Participate with own computer: install software
If you want to follow the exaples on your own machine, you will need to install DataLad and some additional software which we will use during the walkthrough. Note that Linux or MacOS are strongly recommended for this workshop; although DataLad works on all main operating systems, on Windows there are some caveats which may complicate the presented workflow.
Datalad
For the installation of DataLad, follow the instructions from the DataLad handbook.
Tig
Tig (text mode interface for Git) is a small command line program
which we will use to view dataset history. On Linux you can istall it
with your package manager (e.g. apt install tig
on Debian and
Ubuntu), and on MacOS it’s best to install it through
homebrew (brew install tig
). Detailed
instructions for different systems are given
here.
Python and modules
During the workshop, we will use photos and comma separated files to represent data, and custom Python scripts will serve as a model of data processing. In addition to Python you will need the following libraries:
pillow
(processing images - examples in Modules 1 and 3)pandas
andseaborn
(tabular data, plots - examples in Module 4)

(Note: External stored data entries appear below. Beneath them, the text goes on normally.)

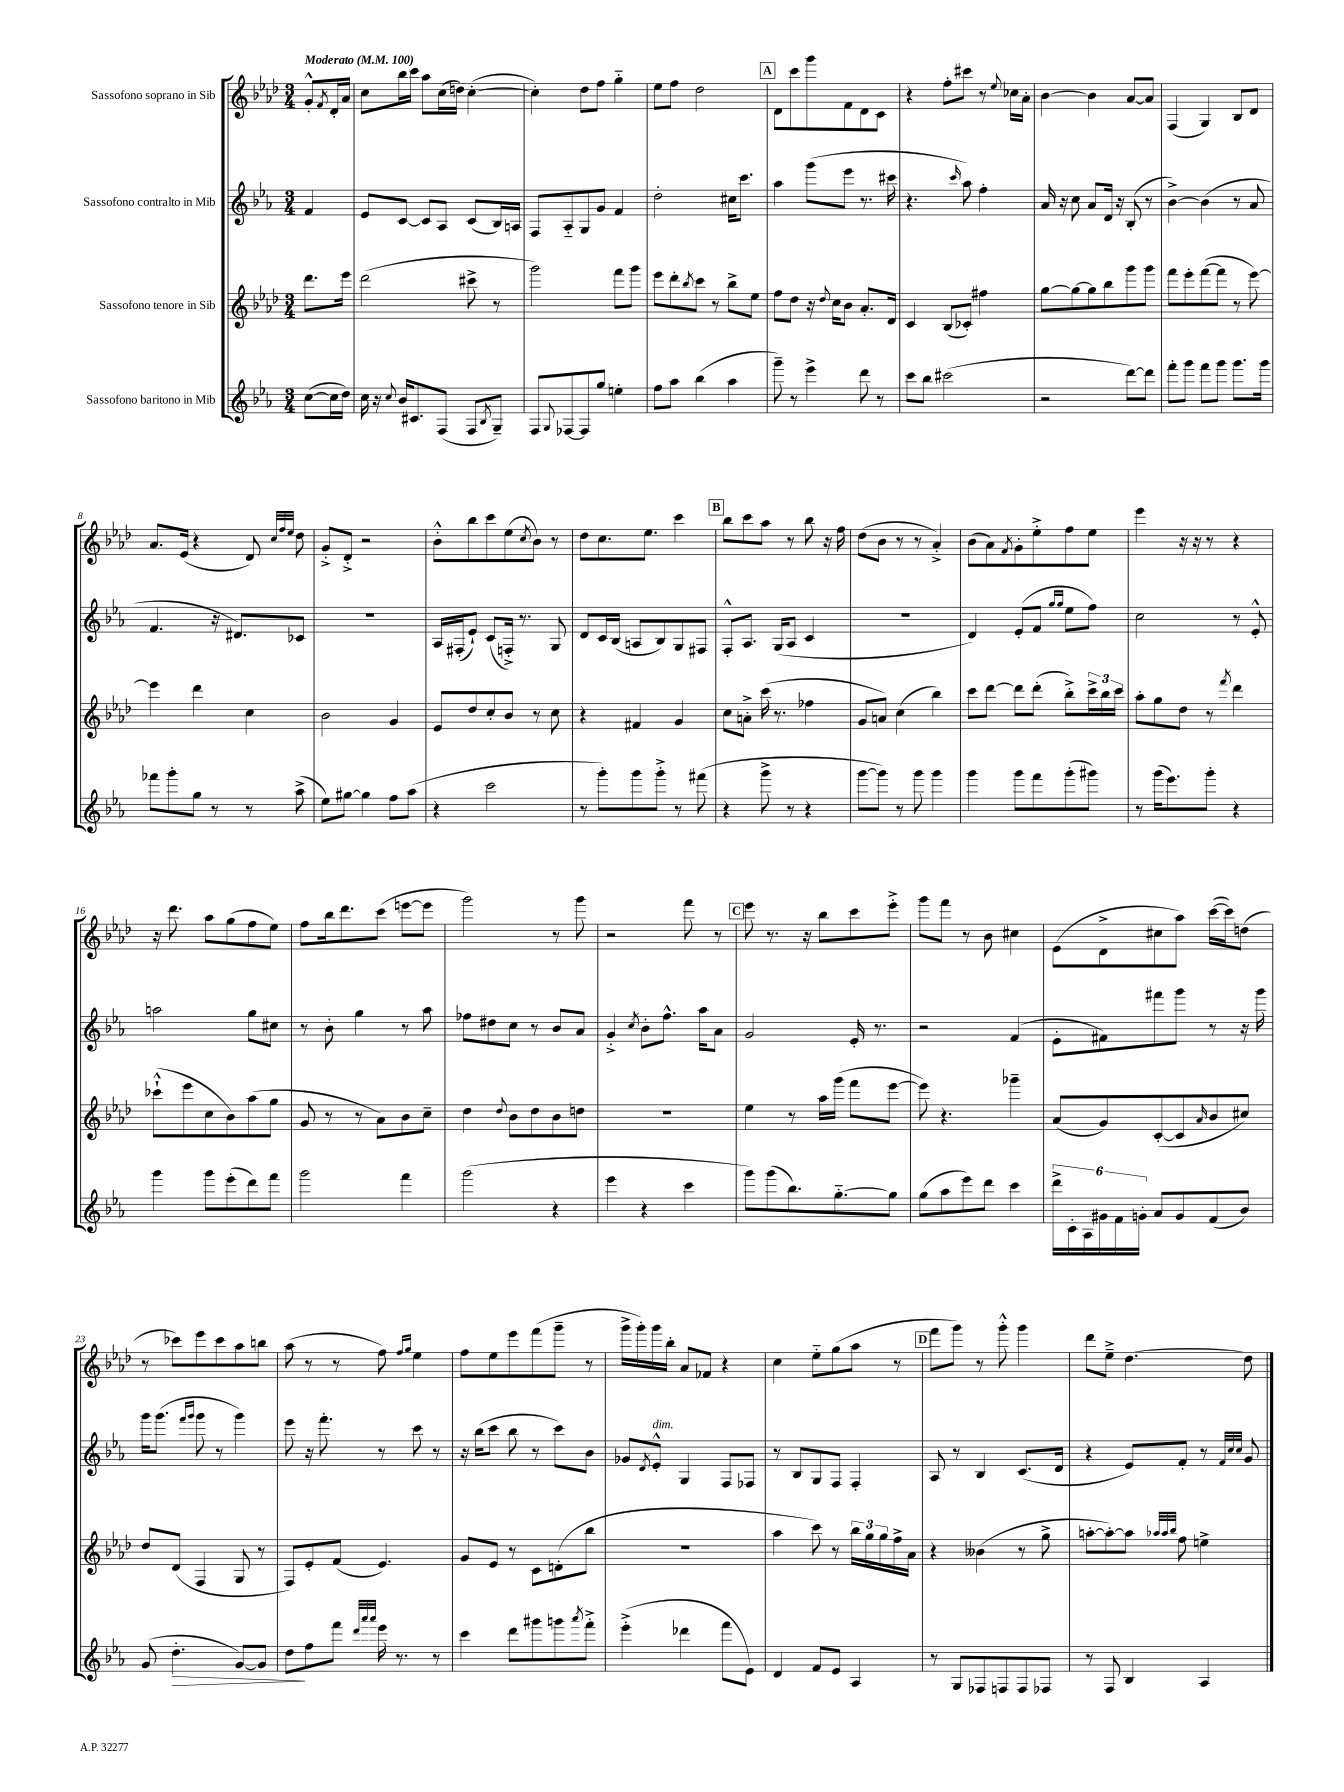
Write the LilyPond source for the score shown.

<<
\new StaffGroup <<
\new Staff = "s0" \with { instrumentName = "Sassofono soprano in Sib" } {
    \clef treble \key aes \major \numericTimeSignature \time 3/4 \partial 4 \tempo "Moderato" 4 = 100
    g'8-.-^ \acciaccatura { f'8 } des'16-. aes'16 |
    c''8 bes''16 c'''16 aes''8 c''16( d''16) c''4~-.( |
    c''4-.) des''8 f''8 g''4-_ |
    ees''8 f''8 des''2 |
    \mark \markup { \box "A" } des'8 c'''8 g'''8 f'8 des'8 c'8 |
    r4 f''8-. cis'''8 r8 \appoggiatura { ees''8 } ces''16 aes'16-. |
    bes'4~ bes'4 aes'8~ aes'8 |
    f4( g4) bes8 des'8 |
    aes'8. ees'16( r4 des'8) \grace { c''32 f''32 ees''32 } des''8 |
    g'8-.-> des'8-.-> r2 |
    bes'8-.-^ bes''8 c'''8 ees''8( \acciaccatura { c''8 } bes'8) r8 |
    des''8 c''8. ees''8. c'''4 |
    \mark \markup { \box "B" } bes''8 c'''8 aes''8 r8 bes''8 r16 f''16 |
    des''8( bes'8 r8 r8 aes'4-.->) |
    bes'8( aes'8) \acciaccatura { f'8 } g'8-. ees''8-.-> f''8 ees''8 |
    ees'''4 r16 r16 r8 r4 |
    r16 des'''8. aes''8 g''8( f''8 ees''8) |
    f''8 bes''16 des'''8. c'''8( e'''8~ e'''8 |
    g'''2) r8 g'''8 |
    r2 f'''8 r8 |
    \mark \markup { \box "C" } ees'''8 r8. r16 bes''8 c'''8 ees'''8-.-> |
    g'''8 f'''8 r8 bes'8 cis''4 |
    ees'8( des'8-> cis''8 aes''8) c'''16~( c'''16) d''8( |
    r8 ces'''8) ees'''8 ces'''8 aes''8 b''8 |
    aes''8( r8 r8 f''8) \grace { f''16 g''16 } ees''4 |
    f''8 ees''8 ees'''8 f'''8( g'''8-- r8 |
    g'''16-> g'''16-.) g'''16 bes''16-. aes'8 fes'8 r4 |
    c''4 ees''8-_ g''8( aes''8 r8 |
    \mark \markup { \box "D" } f'''8 g'''8) r8 g'''8-.-^ g'''4 |
    des'''8 ees''8---> des''4.~ des''8 \bar "|." |
}
\new Staff = "s1" \with { instrumentName = "Sassofono contralto in Mib" } {
    \clef treble \key ees \major \numericTimeSignature \time 3/4 \partial 4
    f'4 |
    ees'8 c'8~ c'8 aes8 c'8( bes16) a16 |
    f8 aes8-_ g8 g'8 f'4 |
    d''2-. cis''16 c'''8. |
    \mark \markup { \box "A" } aes''4 g'''8( ees'''8 r8. cis'''16 |
    r4. \grace { c'''16 } aes''8) f''4-. |
    aes'16 r16 c''8 aes'8 d'16 r16 bes8-.( r8 |
    bes'4~->) bes'4( r8 aes'8 |
    f'4. r16 dis'8.) ces'8 |
    R2. |
    aes16 fis16-.( ees'8-!) c'8( f16-.->) r8. g8 |
    d'8 c'16 bes16( a8 bes8) g8 fis8 |
    \mark \markup { \box "B" } f8-.-^ aes8. g16( aes8 c'4 |
    R2. |
    d'4) ees'8-.( f'8 \grace { g''16 g''16 } ees''8 f''8) |
    c''2 r8 ees'8-.-^ |
    a''2 g''8 cis''8 |
    r8 bes'8-. g''4 r8 aes''8 |
    fes''8 dis''8 c''8 r8 bes'8 aes'8 |
    g'4-.-> \acciaccatura { c''8 } bes'8-. f''8.-^ aes''16 aes'8 |
    \mark \markup { \box "C" } g'2 ees'16-. r8. |
    r2 f'4( |
    ees'8-. fis'8) fis'''8 g'''8 r8 r16 g'''16 |
    g'''16 g'''8.( \grace { f'''16 g'''16 } g'''8 r8 g'''4) |
    ees'''8 r16 f'''8.-. r8 c'''8 r8 |
    r16 bes''16( c'''8 bes''8 r8 c'''8) bes'8 |
    ges'8 \acciaccatura { d'8 } ees'8-.-^^\markup { \italic "dim." } g4 f8 fes8 |
    r8 bes8 g8 f8 f4-. |
    \mark \markup { \box "D" } aes8 r8 bes4 c'8.( d'16 |
    r4 ees'8) f'8-. r8 \grace { f'32 c''32 c''32 } g'8 \bar "|." |
}
\new Staff = "s2" \with { instrumentName = "Sassofono tenore in Sib" } {
    \clef treble \key aes \major \numericTimeSignature \time 3/4 \partial 4
    des'''8. ees'''16 |
    des'''2( cis'''8-> r8 |
    g'''2) f'''8 g'''8 |
    ees'''8 des'''8-. \acciaccatura { bes''8 } c'''8 r8 bes''8-> ees''8 |
    \mark \markup { \box "A" } f''8 des''8 r16 \appoggiatura { des''8 } c''16 bes'8 aes'8.-. des'16 |
    c'4 bes8( ces'8-.) fis''4 |
    g''8~ g''8~ g''8 bes''8 g'''8 g'''8 |
    f'''8 ees'''8-. f'''8~( f'''8 r8 ees'''8~) |
    ees'''4 des'''4 c''4 |
    bes'2 g'4 |
    ees'8 des''8 c''8-. bes'8 r8 c''8 |
    r4 fis'4 g'4 |
    \mark \markup { \box "B" } c''8 a'8-.-> c'''16( r8. fes''4 |
    g'8 a'8) c''4( bes''4) |
    c'''8 des'''8~ des'''8 des'''8-.( bes''8-.->) \tuplet 3/2 { c'''16-> bes''16 c'''16 } |
    aes''8-. g''8 des''8 r8 \acciaccatura { f'''8 } des'''4 |
    ces'''8-!-^( ees'''8 c''8 bes'8) aes''8( g''8 |
    g'8 r8 r8 aes'8) bes'8 c''8-- |
    des''4 \appoggiatura { des''8 } bes'8 des''8 bes'8 d''8 |
    R2. |
    \mark \markup { \box "C" } ees''4 r8 aes''16 g'''16( f'''8 ees'''8~ |
    ees'''8) r4. ges'''4-- |
    aes'8( g'8) c'8~-.( c'8 \grace { aes'16 } bes'8 cis''8) |
    des''8 des'8( f4 g8 r8 |
    f8) ees'8-. f'8( ees'4.) |
    g'8 ees'8 r8 c'8 d'8-.( bes''8 |
    R2. |
    aes''4 c'''8) r8 \tuplet 3/2 { bes''16 g''16 g''16 } f''16-> aes'16 |
    \mark \markup { \box "D" } r4 beses'4( r8 g''8-> |
    a''8~-. a''8~-.) a''8 \grace { aes''32 aes''32 bes''32 } f''8 e''4-> \bar "|." |
}
\new Staff = "s3" \with { instrumentName = "Sassofono baritono in Mib" } {
    \clef treble \key ees \major \numericTimeSignature \time 3/4 \partial 4
    c''8~( c''16 d''16) |
    c''16 r16 \appoggiatura { c''8 } bes'16 cis'8. f8( f8 \acciaccatura { bes8 } g8--) |
    f8 \appoggiatura { g8 } fes8~ fes8 g''8 e''4-. |
    f''8 aes''8 bes''4( aes''4 |
    \mark \markup { \box "A" } g'''8--) r8 ees'''4-> d'''8 r8 |
    c'''8 bes''8 cis'''2( |
    r2 d'''8~) d'''8 |
    f'''8-. g'''8 f'''8 g'''8 g'''8. g'''16 |
    fes'''8 g'''8-. g''8 r8 r8 aes''8->( |
    ees''8) gis''8~ gis''4 f''8 aes''8( |
    r4 c'''2 |
    r8 g'''8-.) g'''8 g'''8-.-> r8 fis'''8( |
    \mark \markup { \box "B" } r4 g'''8-> r8 r4 |
    g'''8~ g'''8) r8 g'''8 g'''4 |
    g'''4 g'''8 f'''8 g'''8-.( gis'''8) |
    r8 g'''16( ees'''8.) g'''8-. r4 |
    g'''4 g'''8 ees'''8-.( d'''8) f'''8 |
    g'''2 f'''4 |
    g'''2( r4 |
    ees'''4 r4 c'''4 |
    \mark \markup { \box "C" } g'''8) g'''8( bes''8.) g''8.~-_ g''8 |
    g''8( aes''8 ees'''8) d'''8 c'''4 |
    \tuplet 6/4 { d'''16-> c'16-. aes16 gis'16 f'16 g'16-. } aes'8 g'8 f'8( bes'8) |
    g'8( d''4.-.\> g'8~) g'8 |
    d''8\! f''8 f'''8 \grace { d'''32 aes'''32 aes'''32 } ees'''16 r8. r8 |
    c'''4 d'''8 gis'''8 g'''8 \acciaccatura { aes'''8 } f'''8-.-> |
    ees'''4-.->( des'''4 f'''8 ees'8) |
    d'4 f'8 ees'8 aes4 |
    \mark \markup { \box "D" } r8 g8 fes8 f8 f8 fes8 |
    r8 f8 bes4 aes4 \bar "|." |
}
>>
>>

The best way is to create a virtual environment and install the
packages there. One way to do it is with virtualenv
and pip
:
virtualenv --system-site-packages --python=python3 ~/.venvs/rdm-workshop
source ~/.venvs/rdm-workshop/bin/activate
pip install pillow
pip install pandas seaborn
Pandoc
Pandoc is a tool for converting files from one
markup format into another. We will use it in one of the examples in
Module 4. Like with Tig, you can install it with your package manager
on Linux (e.g. apt install pandoc
) or with homebrew on MacOS (brew
install pandoc
), and you can read about all installation methods and
systems here.
Register a GIN account
GIN is a data hosting / management platform of the German Neuroinformatics Node. In the module on remote collaboration we will be using GIN to demonstrate data publishing. If you want to follow the entire walkthrough, you will need to register a GIN account here. From the registration page:
For Registration we require only username, password, and a valid email address, but adding your name and affiliation is recommended. Please use an institutional email address for registration to benefit from the full set of features of GIN.